> _O que se pede_:
No texto sobre a consulta de uma família de cegos, onde o pai ficou aguardando enquanto a mãe levava a filha ao consultório?

> _Texto em estudo_:
Ver ou não ver… eis a questão.

Como acontece com qualquer médico, algumas consultas me marcam mais que outras. Acostumado a atender diariamente pessoas preocupadas, cansadas e amedrontadas, chamou-me a atenção há alguns dias a consulta de uma família de cegos. Enquanto o pai cego ficou aguardando na sala de espera, a mãe trouxe a filha adolescente até o consultório. Para ser exato, trouxe-a até a porta e dali seguimos os três juntos: a mãe agarrada na filha e esta segurando meu braço a servir-lhe de guia. O simples fato de estarmos nos tocando em uma época em que abraços e apertos de mão foram proibidos já pareceu algo inusitado e bastante agradável. É engraçado como os cegos dependem da boa vontade de estranhos para coisas tão simples e ainda assim conseguem se virar dentro da sociedade, pois sempre parece haver alguém disposto a ajudar. Ao entrarmos na sala saltava aos olhos de quem visse a cena algo que distinguia aquelas duas de qualquer outro paciente: elas estavam absolutamente sorridentes, brincando entre si de uma maneira difícil de se encontrar em outras famílias. Havia uma intimidade incomum entre elas talvez só explicável pela particularidade da falta de visão. No fim das contas, o motivo da consulta era algo corriqueiro como a realização de exames de rotina. Assim, acredito que eu tenha tirado mais proveito daquela consulta que a própria paciente.

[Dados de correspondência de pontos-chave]

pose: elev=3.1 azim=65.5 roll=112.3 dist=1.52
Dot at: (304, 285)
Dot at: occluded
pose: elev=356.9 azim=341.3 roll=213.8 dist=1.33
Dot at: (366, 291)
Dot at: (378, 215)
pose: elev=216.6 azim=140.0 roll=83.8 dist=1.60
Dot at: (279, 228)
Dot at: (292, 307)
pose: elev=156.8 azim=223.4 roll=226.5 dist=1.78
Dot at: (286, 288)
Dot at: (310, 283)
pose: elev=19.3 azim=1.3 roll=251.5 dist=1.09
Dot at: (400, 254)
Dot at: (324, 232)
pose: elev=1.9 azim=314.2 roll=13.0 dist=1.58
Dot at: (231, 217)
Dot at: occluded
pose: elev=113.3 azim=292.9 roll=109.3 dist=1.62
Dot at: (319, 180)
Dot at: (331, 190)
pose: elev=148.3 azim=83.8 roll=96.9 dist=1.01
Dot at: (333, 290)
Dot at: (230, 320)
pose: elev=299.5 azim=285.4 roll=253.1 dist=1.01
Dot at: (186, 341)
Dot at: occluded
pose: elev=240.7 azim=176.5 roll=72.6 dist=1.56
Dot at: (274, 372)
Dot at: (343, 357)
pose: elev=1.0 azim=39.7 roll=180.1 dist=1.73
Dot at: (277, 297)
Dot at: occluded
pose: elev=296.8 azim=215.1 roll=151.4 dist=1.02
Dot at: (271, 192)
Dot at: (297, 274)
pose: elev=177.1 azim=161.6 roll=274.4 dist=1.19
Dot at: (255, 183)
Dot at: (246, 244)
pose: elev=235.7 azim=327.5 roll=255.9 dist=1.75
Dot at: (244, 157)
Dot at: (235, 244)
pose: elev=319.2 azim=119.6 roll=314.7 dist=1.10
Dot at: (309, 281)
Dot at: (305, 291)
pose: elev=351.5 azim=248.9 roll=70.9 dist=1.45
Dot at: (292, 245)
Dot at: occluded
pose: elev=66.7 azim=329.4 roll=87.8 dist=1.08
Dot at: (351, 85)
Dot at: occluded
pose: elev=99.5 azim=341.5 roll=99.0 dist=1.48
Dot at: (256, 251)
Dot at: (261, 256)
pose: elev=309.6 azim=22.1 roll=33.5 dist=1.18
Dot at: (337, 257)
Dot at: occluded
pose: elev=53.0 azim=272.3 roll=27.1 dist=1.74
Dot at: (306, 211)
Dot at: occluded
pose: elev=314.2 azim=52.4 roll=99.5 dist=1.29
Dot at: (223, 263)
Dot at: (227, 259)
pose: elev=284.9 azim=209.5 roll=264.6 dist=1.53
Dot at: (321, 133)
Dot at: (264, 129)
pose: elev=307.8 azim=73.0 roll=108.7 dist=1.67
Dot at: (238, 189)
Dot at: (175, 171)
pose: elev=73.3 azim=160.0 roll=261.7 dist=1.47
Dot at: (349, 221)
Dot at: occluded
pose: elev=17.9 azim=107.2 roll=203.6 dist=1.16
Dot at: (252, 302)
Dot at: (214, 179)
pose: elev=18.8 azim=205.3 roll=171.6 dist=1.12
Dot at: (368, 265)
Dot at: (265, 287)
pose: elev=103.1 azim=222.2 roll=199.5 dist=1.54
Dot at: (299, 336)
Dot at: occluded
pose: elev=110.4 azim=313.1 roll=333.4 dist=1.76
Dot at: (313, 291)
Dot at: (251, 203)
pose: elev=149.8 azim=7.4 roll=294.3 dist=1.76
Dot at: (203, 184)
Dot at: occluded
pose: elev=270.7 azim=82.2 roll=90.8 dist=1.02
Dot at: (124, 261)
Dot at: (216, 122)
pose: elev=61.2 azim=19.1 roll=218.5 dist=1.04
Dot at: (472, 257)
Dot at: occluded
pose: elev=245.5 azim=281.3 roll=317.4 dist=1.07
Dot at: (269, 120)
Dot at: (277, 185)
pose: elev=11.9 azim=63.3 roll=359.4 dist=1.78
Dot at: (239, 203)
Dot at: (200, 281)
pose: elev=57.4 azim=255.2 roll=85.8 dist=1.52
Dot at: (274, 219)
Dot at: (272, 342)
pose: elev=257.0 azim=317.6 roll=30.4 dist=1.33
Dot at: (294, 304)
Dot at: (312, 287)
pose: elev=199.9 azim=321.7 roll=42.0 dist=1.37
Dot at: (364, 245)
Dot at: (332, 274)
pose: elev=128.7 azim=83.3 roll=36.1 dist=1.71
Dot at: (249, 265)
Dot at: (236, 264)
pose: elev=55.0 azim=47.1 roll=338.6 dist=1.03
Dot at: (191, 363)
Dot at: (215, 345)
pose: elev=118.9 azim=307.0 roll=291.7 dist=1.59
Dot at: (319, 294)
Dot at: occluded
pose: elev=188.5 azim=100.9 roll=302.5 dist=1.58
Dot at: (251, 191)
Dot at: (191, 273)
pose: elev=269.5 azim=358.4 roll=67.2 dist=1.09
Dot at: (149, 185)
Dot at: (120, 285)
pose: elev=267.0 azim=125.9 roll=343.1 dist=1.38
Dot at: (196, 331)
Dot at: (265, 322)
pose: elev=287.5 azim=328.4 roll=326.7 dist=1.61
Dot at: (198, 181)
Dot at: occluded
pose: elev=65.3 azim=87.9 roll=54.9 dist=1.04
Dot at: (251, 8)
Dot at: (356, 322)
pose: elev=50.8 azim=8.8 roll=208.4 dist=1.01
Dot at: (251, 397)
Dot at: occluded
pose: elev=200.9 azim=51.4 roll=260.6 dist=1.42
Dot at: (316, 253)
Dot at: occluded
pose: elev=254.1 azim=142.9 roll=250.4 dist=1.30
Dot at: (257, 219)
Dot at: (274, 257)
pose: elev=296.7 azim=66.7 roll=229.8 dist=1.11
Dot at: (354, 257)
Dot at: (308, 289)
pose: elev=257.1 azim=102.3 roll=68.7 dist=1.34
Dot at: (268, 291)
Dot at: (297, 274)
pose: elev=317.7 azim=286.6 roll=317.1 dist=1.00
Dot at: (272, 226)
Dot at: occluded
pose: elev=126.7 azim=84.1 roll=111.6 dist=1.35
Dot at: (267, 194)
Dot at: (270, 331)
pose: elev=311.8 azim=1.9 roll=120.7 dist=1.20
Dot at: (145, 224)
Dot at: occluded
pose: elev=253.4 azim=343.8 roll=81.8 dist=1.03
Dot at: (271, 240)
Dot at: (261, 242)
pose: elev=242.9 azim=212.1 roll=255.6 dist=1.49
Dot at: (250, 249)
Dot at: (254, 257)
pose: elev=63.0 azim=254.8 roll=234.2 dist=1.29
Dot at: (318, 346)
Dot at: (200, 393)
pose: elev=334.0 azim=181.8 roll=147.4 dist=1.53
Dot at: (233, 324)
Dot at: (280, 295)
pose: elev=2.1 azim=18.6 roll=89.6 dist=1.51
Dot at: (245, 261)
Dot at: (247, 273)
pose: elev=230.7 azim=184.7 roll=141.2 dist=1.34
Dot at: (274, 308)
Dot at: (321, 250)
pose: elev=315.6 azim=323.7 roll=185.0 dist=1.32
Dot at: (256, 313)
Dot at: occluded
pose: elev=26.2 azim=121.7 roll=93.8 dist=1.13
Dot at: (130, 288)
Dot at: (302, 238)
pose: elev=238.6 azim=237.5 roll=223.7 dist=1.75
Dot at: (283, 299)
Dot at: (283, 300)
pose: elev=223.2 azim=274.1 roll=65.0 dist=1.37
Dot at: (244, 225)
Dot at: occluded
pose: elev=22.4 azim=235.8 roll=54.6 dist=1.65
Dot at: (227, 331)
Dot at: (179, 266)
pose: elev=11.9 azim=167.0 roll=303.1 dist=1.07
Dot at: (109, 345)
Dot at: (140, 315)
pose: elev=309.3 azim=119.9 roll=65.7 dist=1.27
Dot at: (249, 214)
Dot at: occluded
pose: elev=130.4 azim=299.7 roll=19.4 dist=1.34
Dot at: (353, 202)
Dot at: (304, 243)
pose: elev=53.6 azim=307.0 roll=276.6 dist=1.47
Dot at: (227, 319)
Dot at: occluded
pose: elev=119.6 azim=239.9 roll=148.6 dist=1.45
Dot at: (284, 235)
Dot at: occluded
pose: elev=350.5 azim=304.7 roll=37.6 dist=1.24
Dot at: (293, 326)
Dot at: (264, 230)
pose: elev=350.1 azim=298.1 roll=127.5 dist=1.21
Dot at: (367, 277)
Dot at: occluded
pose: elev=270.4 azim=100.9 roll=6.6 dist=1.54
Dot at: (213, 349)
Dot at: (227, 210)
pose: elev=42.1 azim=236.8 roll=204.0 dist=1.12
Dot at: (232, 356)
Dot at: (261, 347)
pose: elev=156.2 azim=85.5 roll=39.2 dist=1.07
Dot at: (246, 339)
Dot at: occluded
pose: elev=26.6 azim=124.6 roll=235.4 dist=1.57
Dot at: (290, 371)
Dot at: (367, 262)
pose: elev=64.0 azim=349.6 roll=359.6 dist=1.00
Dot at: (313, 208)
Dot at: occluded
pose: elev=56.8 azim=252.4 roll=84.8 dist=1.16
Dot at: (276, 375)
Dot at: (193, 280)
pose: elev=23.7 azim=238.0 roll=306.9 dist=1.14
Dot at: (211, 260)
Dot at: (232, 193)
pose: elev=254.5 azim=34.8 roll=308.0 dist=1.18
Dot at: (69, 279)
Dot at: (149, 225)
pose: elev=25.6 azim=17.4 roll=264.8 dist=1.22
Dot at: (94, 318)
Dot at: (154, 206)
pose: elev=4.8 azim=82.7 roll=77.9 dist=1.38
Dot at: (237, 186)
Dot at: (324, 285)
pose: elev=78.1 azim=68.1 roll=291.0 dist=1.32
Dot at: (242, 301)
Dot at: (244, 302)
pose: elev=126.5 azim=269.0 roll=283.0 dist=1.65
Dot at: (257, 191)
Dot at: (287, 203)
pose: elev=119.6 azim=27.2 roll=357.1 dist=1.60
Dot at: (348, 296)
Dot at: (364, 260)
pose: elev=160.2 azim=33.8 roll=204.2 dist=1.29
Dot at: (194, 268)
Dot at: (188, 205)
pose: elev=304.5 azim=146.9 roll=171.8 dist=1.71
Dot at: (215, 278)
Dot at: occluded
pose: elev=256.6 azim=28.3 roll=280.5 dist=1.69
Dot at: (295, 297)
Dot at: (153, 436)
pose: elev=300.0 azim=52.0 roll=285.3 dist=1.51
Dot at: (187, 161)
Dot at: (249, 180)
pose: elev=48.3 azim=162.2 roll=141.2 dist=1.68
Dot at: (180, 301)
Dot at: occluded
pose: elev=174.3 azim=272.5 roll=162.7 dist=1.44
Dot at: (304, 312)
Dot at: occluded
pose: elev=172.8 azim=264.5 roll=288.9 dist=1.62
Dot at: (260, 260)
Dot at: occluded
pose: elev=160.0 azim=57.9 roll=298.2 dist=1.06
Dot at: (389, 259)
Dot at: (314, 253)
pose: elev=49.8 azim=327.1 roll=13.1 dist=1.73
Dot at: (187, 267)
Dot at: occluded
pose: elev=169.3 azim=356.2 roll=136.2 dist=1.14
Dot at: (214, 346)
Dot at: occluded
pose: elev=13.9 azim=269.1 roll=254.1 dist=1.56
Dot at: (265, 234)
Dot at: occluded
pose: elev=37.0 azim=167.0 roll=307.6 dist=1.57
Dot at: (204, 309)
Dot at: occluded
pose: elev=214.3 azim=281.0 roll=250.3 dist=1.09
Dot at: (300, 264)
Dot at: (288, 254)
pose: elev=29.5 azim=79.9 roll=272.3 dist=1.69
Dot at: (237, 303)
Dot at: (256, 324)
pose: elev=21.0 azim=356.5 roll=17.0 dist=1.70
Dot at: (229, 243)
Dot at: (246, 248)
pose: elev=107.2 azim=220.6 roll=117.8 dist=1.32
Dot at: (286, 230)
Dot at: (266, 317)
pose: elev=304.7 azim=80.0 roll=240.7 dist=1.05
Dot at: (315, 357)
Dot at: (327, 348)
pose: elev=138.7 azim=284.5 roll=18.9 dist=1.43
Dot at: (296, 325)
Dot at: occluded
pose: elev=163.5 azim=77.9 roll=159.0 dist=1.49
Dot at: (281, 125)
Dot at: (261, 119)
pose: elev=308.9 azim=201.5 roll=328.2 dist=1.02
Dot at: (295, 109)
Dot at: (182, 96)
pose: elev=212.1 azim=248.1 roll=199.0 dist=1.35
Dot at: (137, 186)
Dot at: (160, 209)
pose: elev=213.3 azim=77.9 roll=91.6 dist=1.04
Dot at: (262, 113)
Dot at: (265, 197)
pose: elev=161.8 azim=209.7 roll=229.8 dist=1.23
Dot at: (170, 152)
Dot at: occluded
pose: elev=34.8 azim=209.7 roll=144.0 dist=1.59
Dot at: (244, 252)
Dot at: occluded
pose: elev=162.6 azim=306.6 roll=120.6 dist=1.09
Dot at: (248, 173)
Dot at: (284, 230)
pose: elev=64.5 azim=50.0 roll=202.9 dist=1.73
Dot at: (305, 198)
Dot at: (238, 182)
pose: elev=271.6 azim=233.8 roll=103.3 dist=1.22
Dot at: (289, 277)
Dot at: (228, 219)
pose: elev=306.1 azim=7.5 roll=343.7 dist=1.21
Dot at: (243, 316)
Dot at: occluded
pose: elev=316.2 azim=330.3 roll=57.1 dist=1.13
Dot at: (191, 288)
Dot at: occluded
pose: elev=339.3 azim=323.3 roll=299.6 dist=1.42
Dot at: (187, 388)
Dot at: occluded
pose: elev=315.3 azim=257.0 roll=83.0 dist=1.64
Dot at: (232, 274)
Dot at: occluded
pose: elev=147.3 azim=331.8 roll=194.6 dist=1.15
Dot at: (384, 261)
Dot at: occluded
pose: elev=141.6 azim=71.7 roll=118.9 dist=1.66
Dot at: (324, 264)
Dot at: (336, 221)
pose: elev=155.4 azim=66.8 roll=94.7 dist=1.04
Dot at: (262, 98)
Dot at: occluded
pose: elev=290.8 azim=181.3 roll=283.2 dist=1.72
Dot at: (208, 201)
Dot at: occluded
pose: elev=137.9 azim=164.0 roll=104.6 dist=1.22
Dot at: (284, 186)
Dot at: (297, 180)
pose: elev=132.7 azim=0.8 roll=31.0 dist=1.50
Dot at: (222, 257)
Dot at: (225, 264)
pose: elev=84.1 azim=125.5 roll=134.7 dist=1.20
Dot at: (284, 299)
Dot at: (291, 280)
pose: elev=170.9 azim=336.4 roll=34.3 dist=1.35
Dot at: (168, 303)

> _Resultado do exercício_:
Na sala de espera.